# Fundus-R1: A Knowledge-Aware Multimodal Large Model for Fundus Image Analysis Trained on Public Data

> This article introduces the Fundus-R1 model, the first multimodal large model for fundus image analysis trained exclusively on public datasets. Using RAG to generate knowledge-aware reasoning chains and RLVR enhanced by process rewards, it outperforms general-purpose models on multiple benchmarks.

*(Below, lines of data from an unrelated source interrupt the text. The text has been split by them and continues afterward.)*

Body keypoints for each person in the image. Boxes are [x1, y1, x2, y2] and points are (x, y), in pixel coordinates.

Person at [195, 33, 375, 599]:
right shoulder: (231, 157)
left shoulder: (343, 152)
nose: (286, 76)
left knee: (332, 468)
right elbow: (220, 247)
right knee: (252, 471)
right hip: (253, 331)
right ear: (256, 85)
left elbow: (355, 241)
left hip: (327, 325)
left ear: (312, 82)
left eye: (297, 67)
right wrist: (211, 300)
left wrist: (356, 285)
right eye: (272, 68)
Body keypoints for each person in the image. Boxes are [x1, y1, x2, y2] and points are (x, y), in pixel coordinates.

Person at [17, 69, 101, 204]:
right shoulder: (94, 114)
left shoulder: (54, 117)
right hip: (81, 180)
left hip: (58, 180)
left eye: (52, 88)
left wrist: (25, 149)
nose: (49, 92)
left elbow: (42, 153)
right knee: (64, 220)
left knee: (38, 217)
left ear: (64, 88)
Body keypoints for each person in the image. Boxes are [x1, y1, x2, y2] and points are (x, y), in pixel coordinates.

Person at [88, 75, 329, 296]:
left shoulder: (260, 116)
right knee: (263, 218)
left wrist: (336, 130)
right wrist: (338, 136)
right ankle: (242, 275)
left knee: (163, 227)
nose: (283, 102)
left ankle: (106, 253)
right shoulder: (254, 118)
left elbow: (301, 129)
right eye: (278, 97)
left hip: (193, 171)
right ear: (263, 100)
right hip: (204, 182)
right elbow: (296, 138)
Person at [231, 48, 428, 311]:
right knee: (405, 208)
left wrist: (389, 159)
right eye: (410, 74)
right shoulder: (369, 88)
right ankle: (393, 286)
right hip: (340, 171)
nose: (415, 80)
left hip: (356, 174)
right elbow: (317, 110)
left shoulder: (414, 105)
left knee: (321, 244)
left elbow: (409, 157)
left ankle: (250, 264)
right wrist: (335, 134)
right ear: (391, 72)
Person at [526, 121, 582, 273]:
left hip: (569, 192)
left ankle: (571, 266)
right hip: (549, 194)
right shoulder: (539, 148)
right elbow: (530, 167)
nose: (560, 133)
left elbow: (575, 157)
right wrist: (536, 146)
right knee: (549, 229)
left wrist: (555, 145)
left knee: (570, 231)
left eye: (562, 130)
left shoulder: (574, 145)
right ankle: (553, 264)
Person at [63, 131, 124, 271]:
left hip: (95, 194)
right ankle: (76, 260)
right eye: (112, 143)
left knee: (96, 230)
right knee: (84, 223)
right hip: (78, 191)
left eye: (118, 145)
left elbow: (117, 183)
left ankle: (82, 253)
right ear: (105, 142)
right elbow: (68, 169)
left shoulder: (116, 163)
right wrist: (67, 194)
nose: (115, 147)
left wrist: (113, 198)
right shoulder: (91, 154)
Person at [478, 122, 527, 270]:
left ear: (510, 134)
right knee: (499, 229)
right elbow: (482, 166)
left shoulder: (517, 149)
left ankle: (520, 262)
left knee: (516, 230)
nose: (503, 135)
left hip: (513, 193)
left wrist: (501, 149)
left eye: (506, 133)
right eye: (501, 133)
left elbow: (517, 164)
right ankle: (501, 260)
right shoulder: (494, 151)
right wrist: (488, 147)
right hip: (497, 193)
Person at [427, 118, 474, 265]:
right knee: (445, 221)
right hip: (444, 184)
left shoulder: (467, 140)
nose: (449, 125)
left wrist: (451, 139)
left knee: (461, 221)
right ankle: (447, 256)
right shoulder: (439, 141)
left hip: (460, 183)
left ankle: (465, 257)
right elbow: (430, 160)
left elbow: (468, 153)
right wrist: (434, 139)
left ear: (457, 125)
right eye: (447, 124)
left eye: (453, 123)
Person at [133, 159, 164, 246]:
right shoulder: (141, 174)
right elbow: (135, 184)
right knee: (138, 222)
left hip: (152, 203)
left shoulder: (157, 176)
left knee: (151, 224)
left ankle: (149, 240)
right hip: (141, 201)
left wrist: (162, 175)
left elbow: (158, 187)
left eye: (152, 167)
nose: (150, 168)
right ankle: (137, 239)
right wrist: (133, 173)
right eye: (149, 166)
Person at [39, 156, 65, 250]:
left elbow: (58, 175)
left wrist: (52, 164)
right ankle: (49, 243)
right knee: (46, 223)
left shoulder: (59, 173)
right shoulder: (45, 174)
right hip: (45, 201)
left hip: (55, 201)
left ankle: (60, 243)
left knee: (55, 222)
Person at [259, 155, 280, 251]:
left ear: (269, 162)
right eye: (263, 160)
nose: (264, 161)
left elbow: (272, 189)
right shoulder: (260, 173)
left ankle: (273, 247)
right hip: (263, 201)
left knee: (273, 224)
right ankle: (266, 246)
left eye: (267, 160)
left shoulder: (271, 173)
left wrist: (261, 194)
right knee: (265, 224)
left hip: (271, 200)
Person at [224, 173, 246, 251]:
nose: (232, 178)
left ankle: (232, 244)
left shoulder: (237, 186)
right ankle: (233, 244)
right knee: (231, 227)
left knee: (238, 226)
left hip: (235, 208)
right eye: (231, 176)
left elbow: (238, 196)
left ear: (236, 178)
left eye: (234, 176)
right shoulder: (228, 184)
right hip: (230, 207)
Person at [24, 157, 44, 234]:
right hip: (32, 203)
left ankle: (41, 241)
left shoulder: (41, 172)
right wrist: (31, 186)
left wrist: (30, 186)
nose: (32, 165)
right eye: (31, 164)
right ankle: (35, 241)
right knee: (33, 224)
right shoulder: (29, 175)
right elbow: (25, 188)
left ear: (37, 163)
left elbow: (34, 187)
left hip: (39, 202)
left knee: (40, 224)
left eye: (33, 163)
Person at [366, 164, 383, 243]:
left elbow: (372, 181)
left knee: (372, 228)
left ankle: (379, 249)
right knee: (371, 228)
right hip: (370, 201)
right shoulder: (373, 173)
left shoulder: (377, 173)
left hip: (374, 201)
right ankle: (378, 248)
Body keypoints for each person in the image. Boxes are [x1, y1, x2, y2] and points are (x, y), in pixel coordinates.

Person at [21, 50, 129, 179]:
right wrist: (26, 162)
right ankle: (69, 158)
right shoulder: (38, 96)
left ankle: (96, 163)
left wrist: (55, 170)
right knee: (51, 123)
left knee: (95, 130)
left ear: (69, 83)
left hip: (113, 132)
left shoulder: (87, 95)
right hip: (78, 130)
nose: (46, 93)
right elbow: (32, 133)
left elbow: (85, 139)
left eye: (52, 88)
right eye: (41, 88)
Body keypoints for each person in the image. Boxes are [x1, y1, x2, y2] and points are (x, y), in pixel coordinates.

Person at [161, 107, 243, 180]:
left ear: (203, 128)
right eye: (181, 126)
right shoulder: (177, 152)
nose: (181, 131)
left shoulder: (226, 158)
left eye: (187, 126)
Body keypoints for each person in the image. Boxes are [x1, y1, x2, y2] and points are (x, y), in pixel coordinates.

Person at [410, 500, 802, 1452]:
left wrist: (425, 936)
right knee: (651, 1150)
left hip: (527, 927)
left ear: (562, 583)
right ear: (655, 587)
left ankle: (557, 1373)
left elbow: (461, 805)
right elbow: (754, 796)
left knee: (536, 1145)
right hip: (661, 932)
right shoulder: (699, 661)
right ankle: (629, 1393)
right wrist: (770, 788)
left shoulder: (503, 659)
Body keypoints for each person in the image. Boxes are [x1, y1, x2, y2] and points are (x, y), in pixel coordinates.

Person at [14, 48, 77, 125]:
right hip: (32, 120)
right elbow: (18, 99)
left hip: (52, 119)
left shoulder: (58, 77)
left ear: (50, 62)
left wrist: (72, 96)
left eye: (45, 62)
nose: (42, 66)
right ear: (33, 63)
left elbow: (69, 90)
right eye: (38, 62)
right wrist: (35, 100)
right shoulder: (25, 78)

- 板块: [Openclaw Llm](https://www.zingnex.cn/en/forum/board/openclaw-llm)
- 发布时间: 2026-04-09T14:55:22.000Z
- 最近活动: 2026-04-10T02:18:10.523Z
- 热度: 130.6
- 关键词: Fundus-R1, 眼底图像分析, 多模态大模型, RAG, 强化学习, 医学AI, 公开数据训练, 知识感知推理
- 页面链接: https://www.zingnex.cn/en/forum/thread/fundus-r1
- Canonical: https://www.zingnex.cn/forum/thread/fundus-r1
- Markdown 来源: floors_fallback

---

## [Introduction] Fundus-R1: The First Knowledge-Aware Multimodal Large Model for Fundus Images Trained on Public Data

This article introduces the Fundus-R1 model, the first multimodal large model for fundus image analysis trained exclusively on public datasets. Using RAG to generate knowledge-aware reasoning chains and RLVR enhanced by process rewards, it outperforms general-purpose models on multiple benchmarks. This model addresses the barrier of existing fundus MLLMs relying on internal data, providing a new path for the democratization of medical AI.

## [Background] Importance of Fundus Diagnosis and Data Barriers of Existing Methods

Fundus imaging is a core method for ophthalmic disease screening, but insufficient numbers of professional doctors lead to low coverage. Existing high-performance fundus MLLMs rely on internal datasets, hindering research reproducibility; only 94% of public datasets have image-level labels, and the lack of fine-grained annotations limits model training.

## [Methodology] Two Key Technical Innovations of Fundus-R1

1. **RAG-driven Reasoning Chain**: Extract visual features → Retrieve medical knowledge base → Construct reasoning chain from features to diagnosis, providing interpretable basis and supervision signals; 2. **Process Reward-Enhanced RLVR**: Evaluate logical coherence and knowledge correctness of the reasoning chain, incentivizing the generation of rigorous and reliable diagnostic reports.

## [Evidence] Experimental Validation and Ablation Study Results

It significantly outperforms baselines like Qwen2.5-VL on three benchmarks: FunBench, Omni-Fundus, and GMAI-Fundus; ablation studies show that the combination of RAG and process rewards yields the best results, and even small knowledge bases can improve performance. The model has advantages in classification accuracy, reasoning rationality, and generalization ability.

## [Conclusion] Significance and Impact of Fundus-R1

It breaks the perception that "high performance relies on proprietary data", provides an open-source reproducible baseline to accelerate the progress of ophthalmic AI; promotes the democratization of medical AI, allowing more institutions to participate in research and development, benefiting a wider range of patient groups.

## [Future Directions] Limitations and Follow-up Research Plans

Limitations: Insufficient diversity of public data, gaps between reasoning chains and expert-level ones; Future directions: Expand the knowledge base to cover rare diseases, optimize reasoning chains through human-machine collaboration, and extend to modal analysis such as OCT and UWF.